Ia mengetuk pintunya beberapa kali, menunggu pemiliknya. Pintu pun terbuka, dan Julie melihat Mrs. Stanford berdiri di hadapannya.
“Mrs. Stanford, aku kemari sesegera mungkin setelah mendapatkan pesan teks Anda,” ucap Julie.
“Masuklah,” kata Mrs. Stanford sambil berbalik menuju ke ruang tengah rumahnya. Julie pun masuk dan menutup pintu di belakangnya, mengikuti Mrs. Stanford yang sekarang telah duduk di sofa ruangan itu.
“Kenapa Anda tidak ingin aku mengajak Ben kemari?” tanya Julie sambil mengambil tempat duduk di seberang Mrs. Stanford.
Mrs. Stanford menggelengkan kepalanya. “Aku rasa Ben Easton tidak akan menyukai apa yang akan kubilang padamu.”
Entah kenapa, tubuh Julie jadi menegang sedikit. “Ada apa memangnya?”
Mrs. Stanford menarik napas kecil dan kemudian menghelanya sebelum menjawab. “Aku... tidak sepenuhnya jujur kepada kalian.”
Walau ia bisa menebak hal itu, Julie masih mendengarnya.

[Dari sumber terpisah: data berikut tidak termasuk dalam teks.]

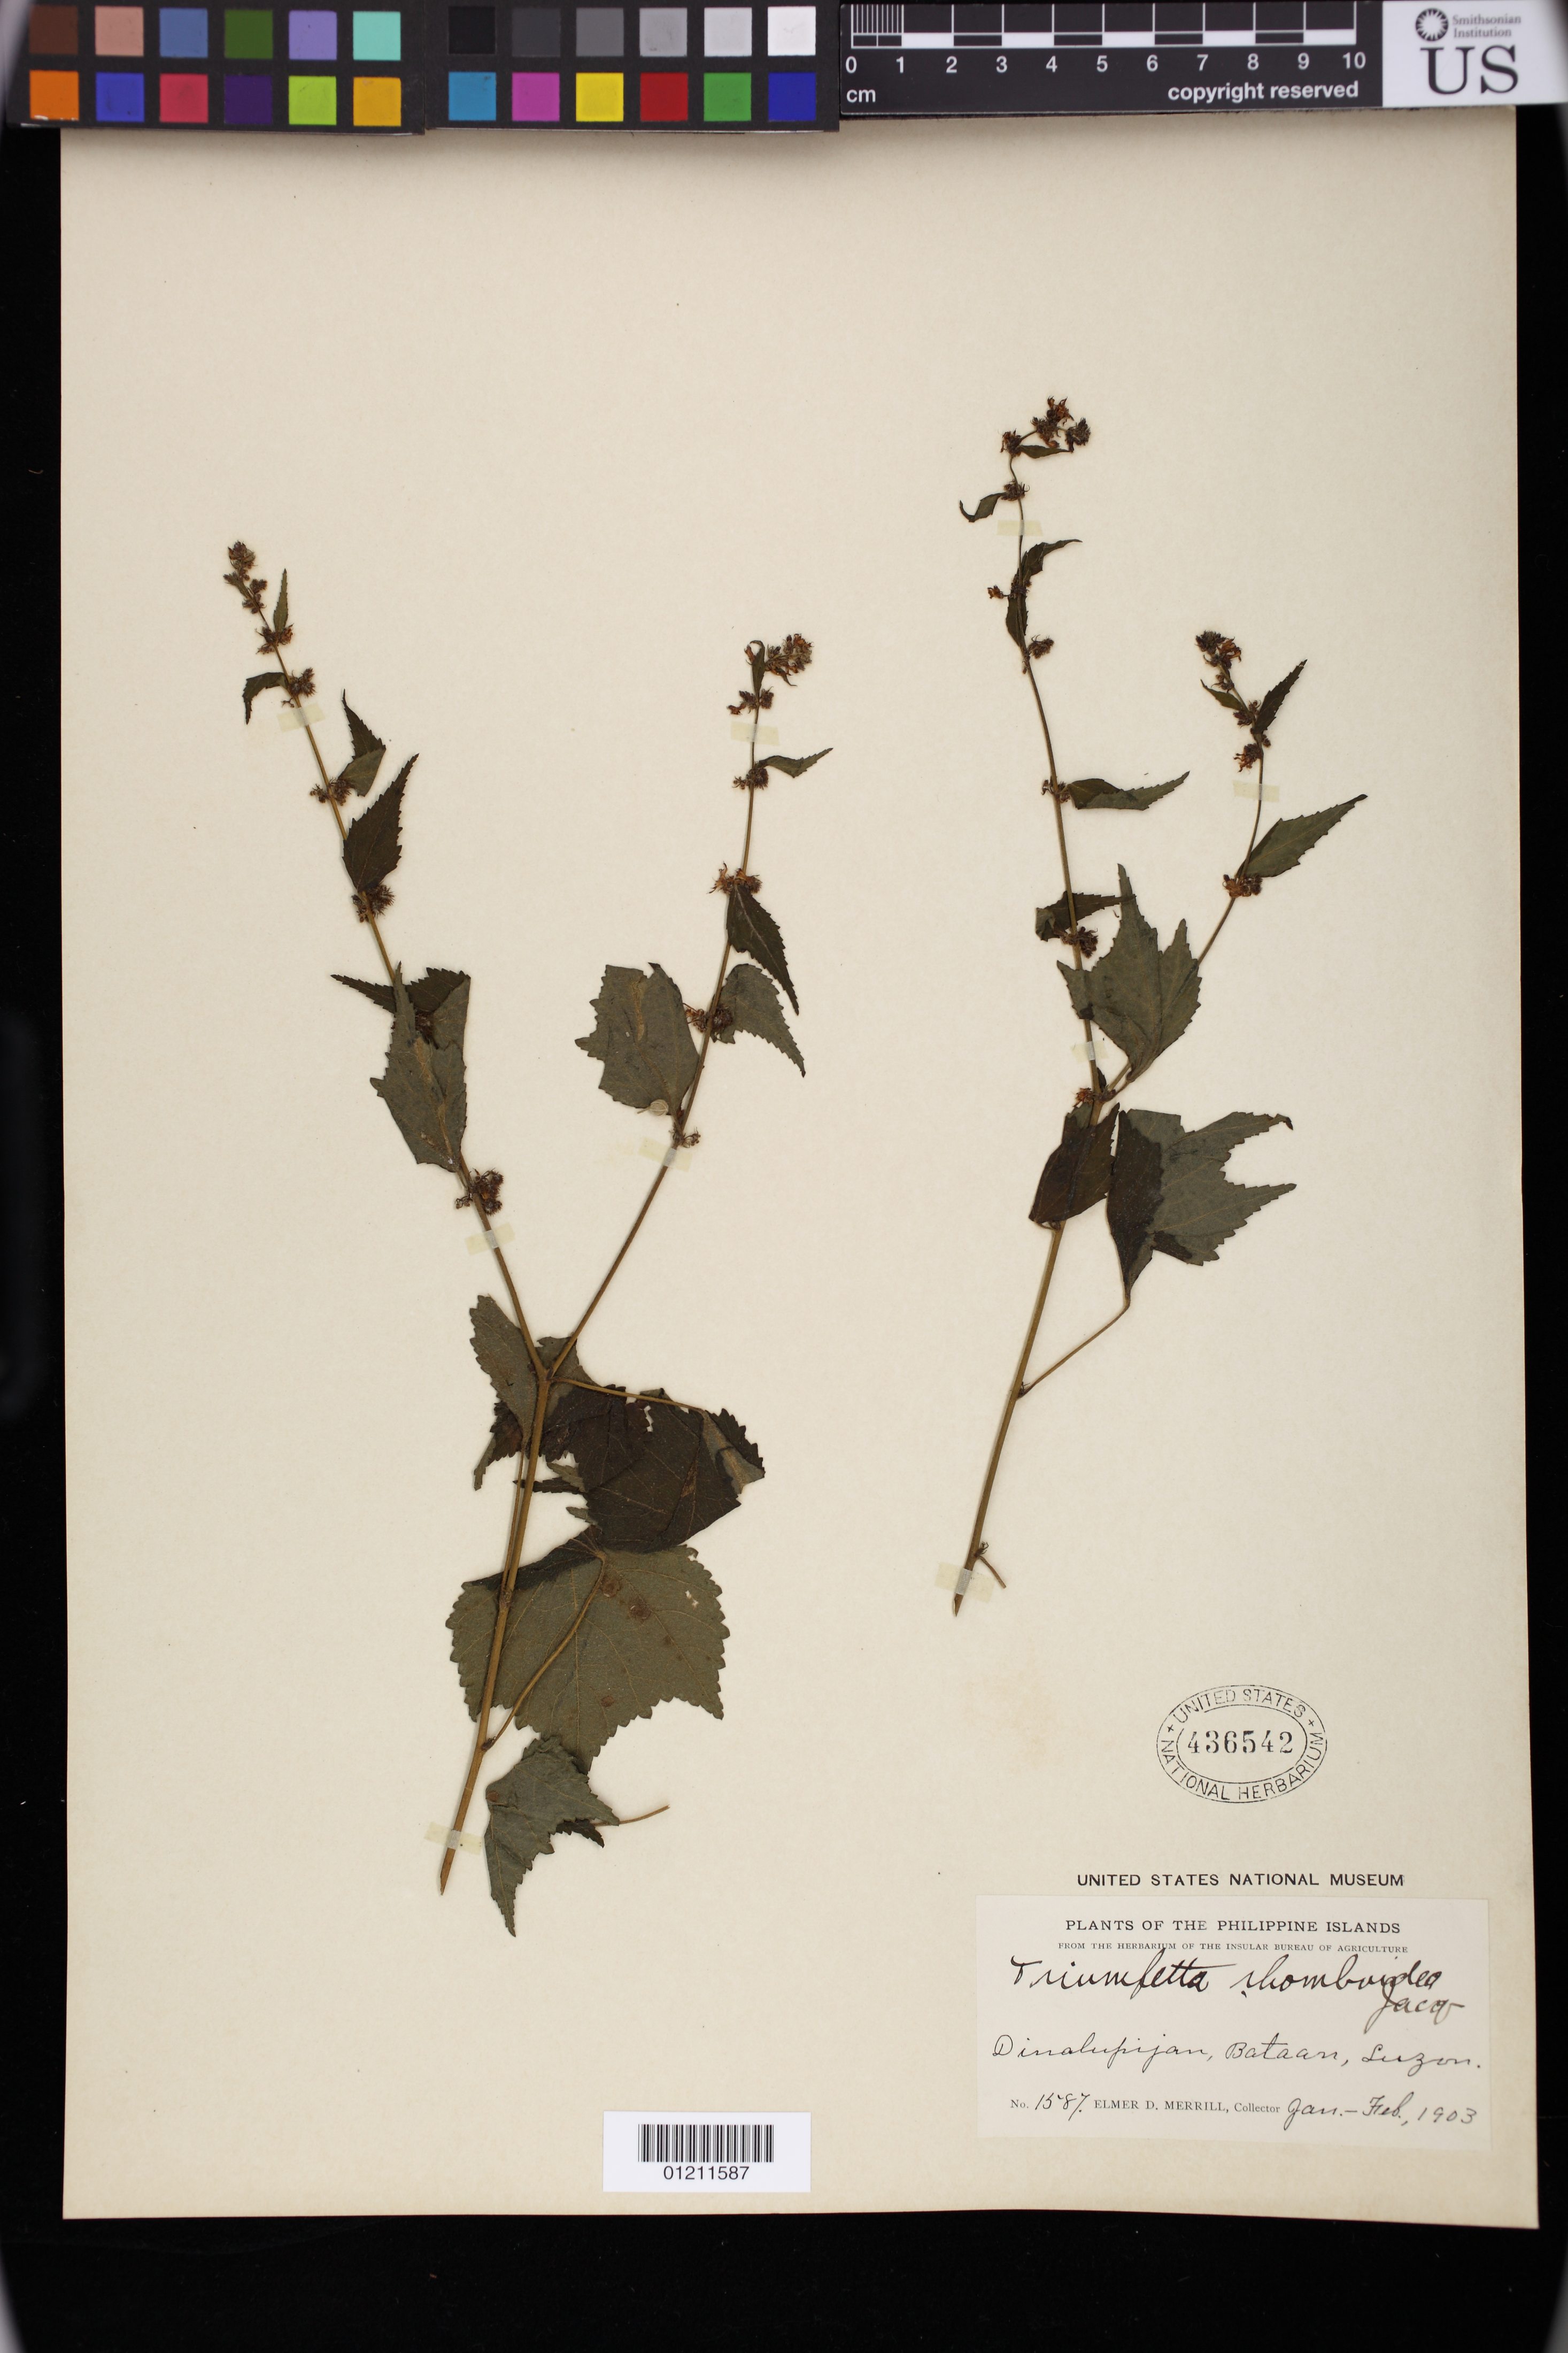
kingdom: Plantae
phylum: Tracheophyta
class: Magnoliopsida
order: Malvales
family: Malvaceae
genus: Triumfetta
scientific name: Triumfetta rhomboidea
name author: Jacq.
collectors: E. D. Merrill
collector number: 1587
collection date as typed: Jan 1903 to -- Feb 1903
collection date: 1903-01/1903-02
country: Philippines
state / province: Central Luzon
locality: Dinalupijan, Bataan, Luzon.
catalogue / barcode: US 436542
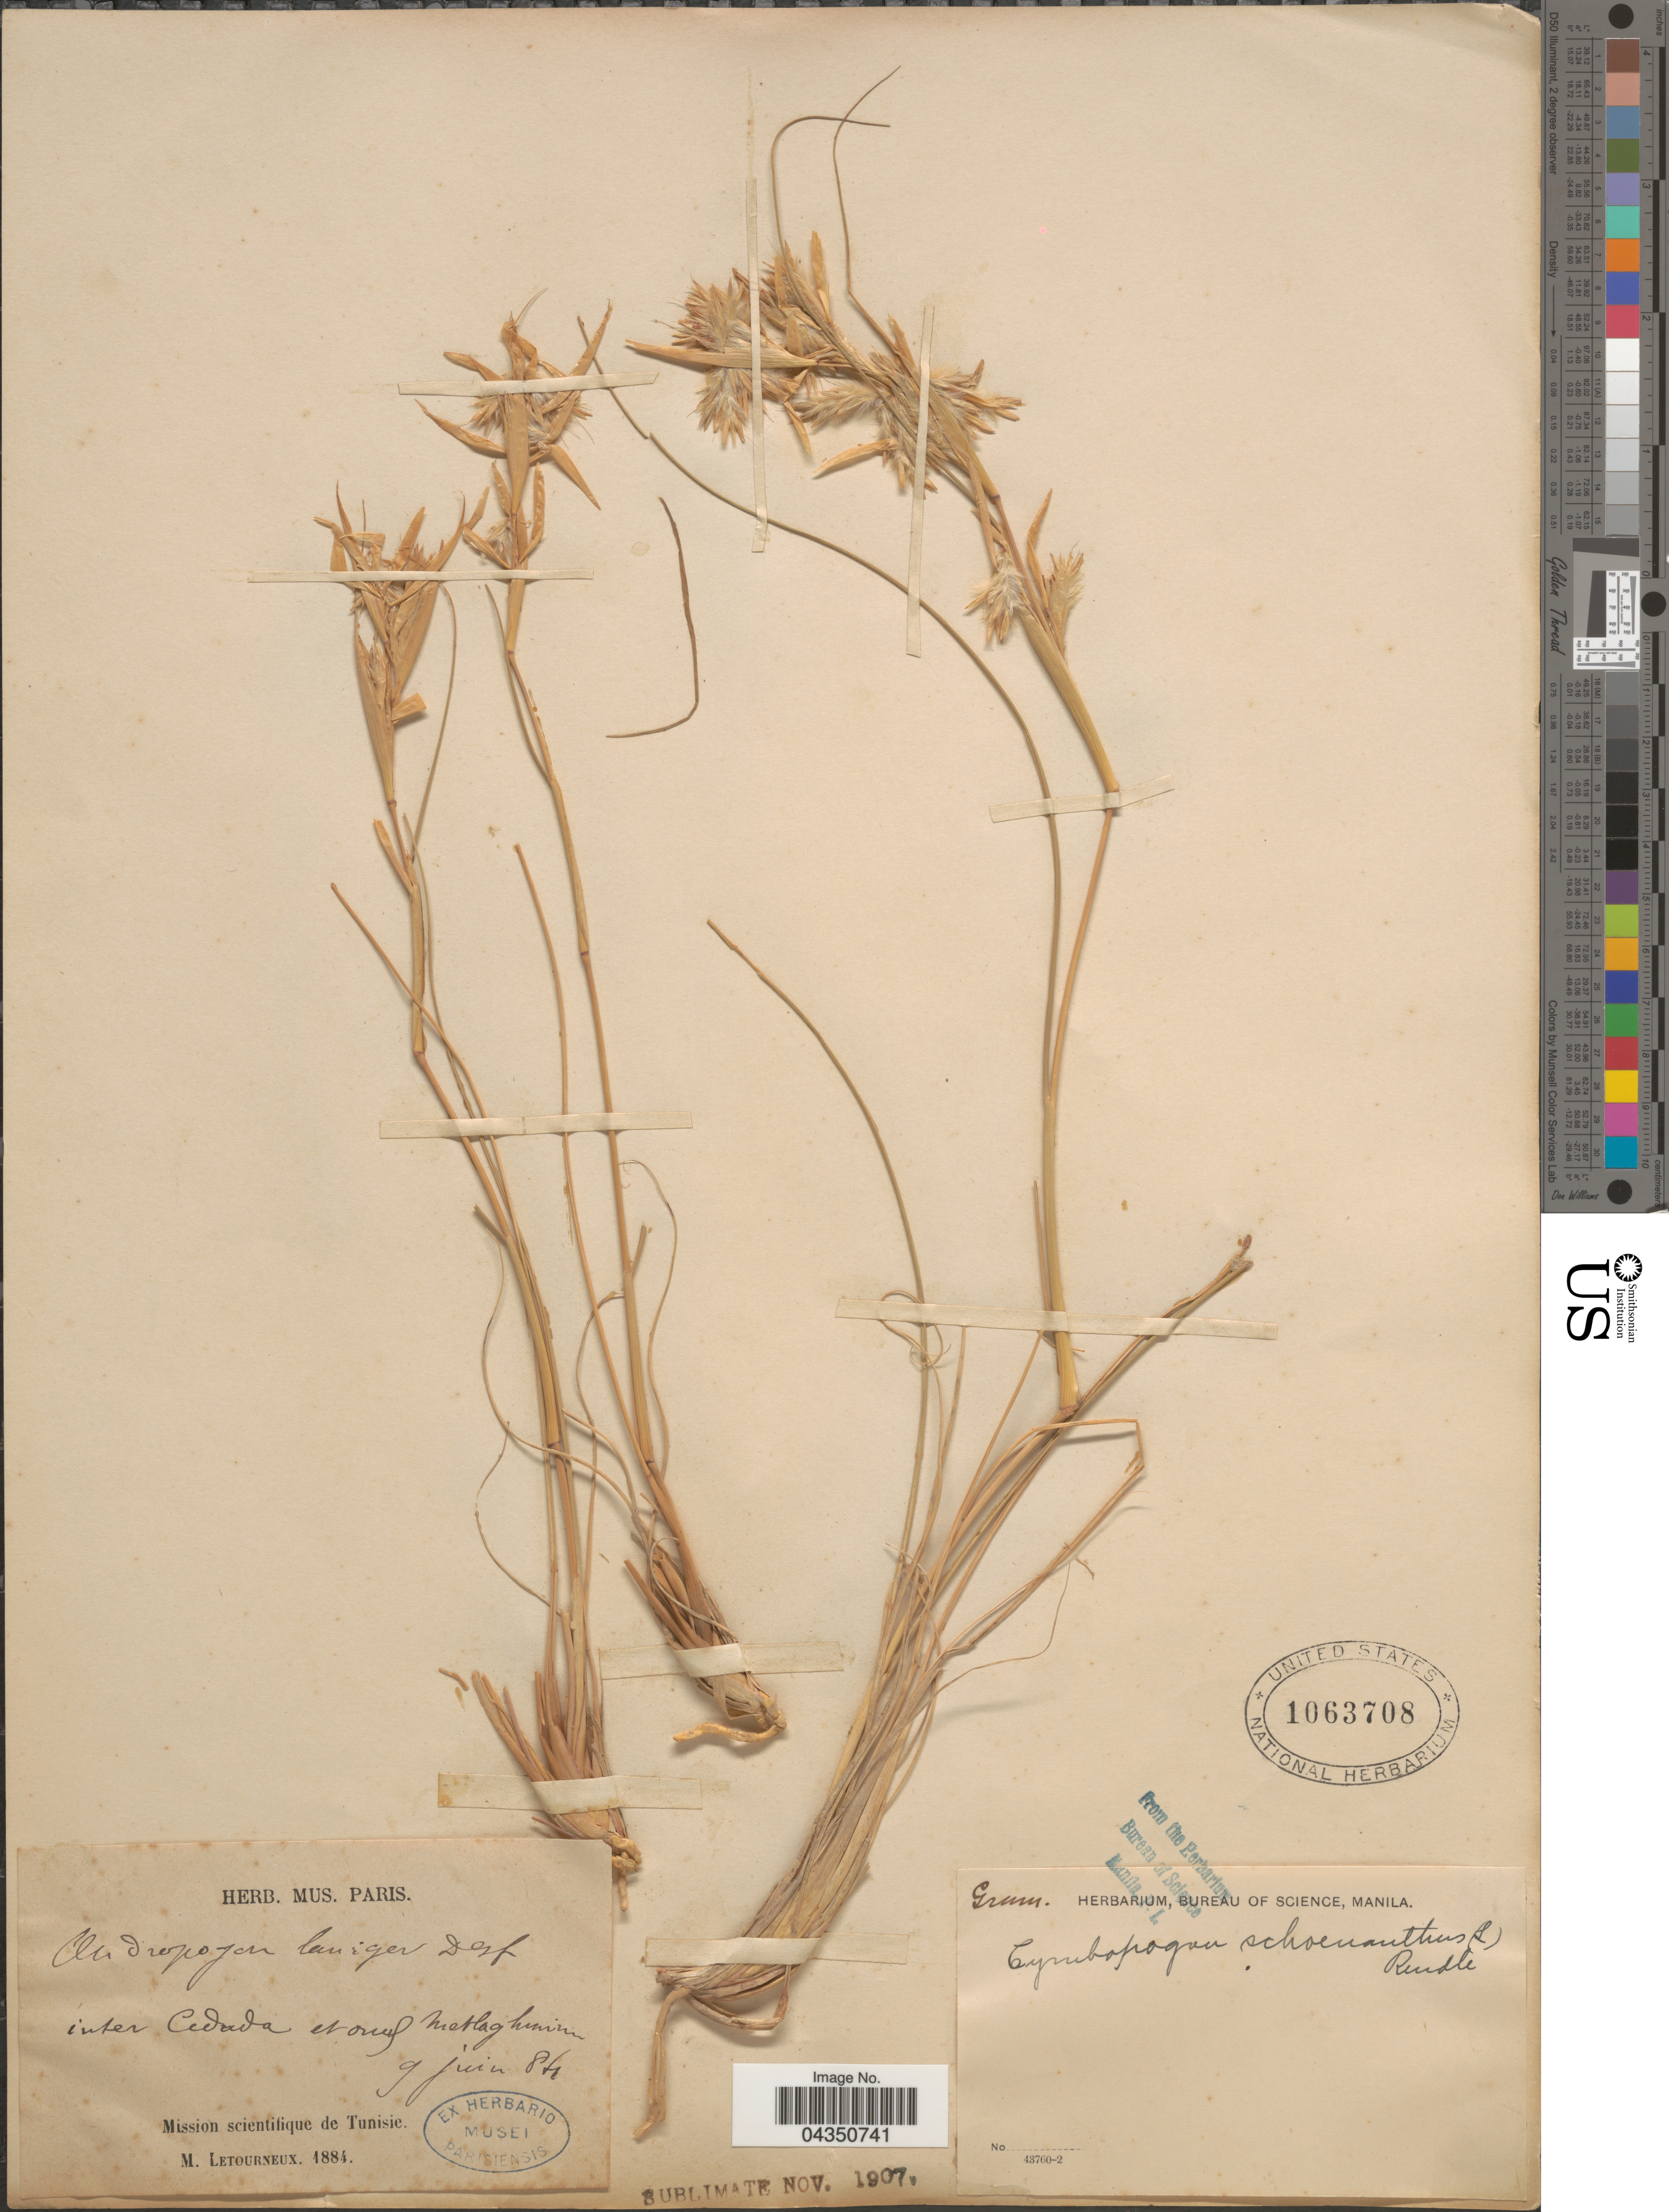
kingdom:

“Sebelum kecelakaan itu terjadi, aku tahu kalau suamiku dihubungi oleh seseorang,” kata Mrs. Stanford pelan, seakan-akan takut terdengar orang lain meskipun tentu saja saat itu hanya ada Julie di rumahnya. “Dan aku pernah membaca sekilas pesan teks dari orang itu.”
Julie mengerutkan kening. “Apa isinya?”
“Aku pernah bilang padamu bahwa suamiku sering melewati coast bridge untuk mengantarkan batu bara pada dini hari beberapa kali dalam dua minggu. Dan suamiku sudah memiliki jadwal pengantarannya sendiri, yang telah ia jalankan selama bertahun-tahun,” kata Mrs. Stanford. “Tapi beberapa jam sebelum peristiwa itu, suamiku mendapat permintaan dari seseorang untuk mengantarkan batu bara ke perbatasan kota seperti biasanya, dan ia langsung bersiap-siap tanpa bertanya-tanya atau memiliki kecurigaan sedikitpun. Orang itu sendiri sepertinya sangat tahu dengan rutinitas pekerjaan suamiku.”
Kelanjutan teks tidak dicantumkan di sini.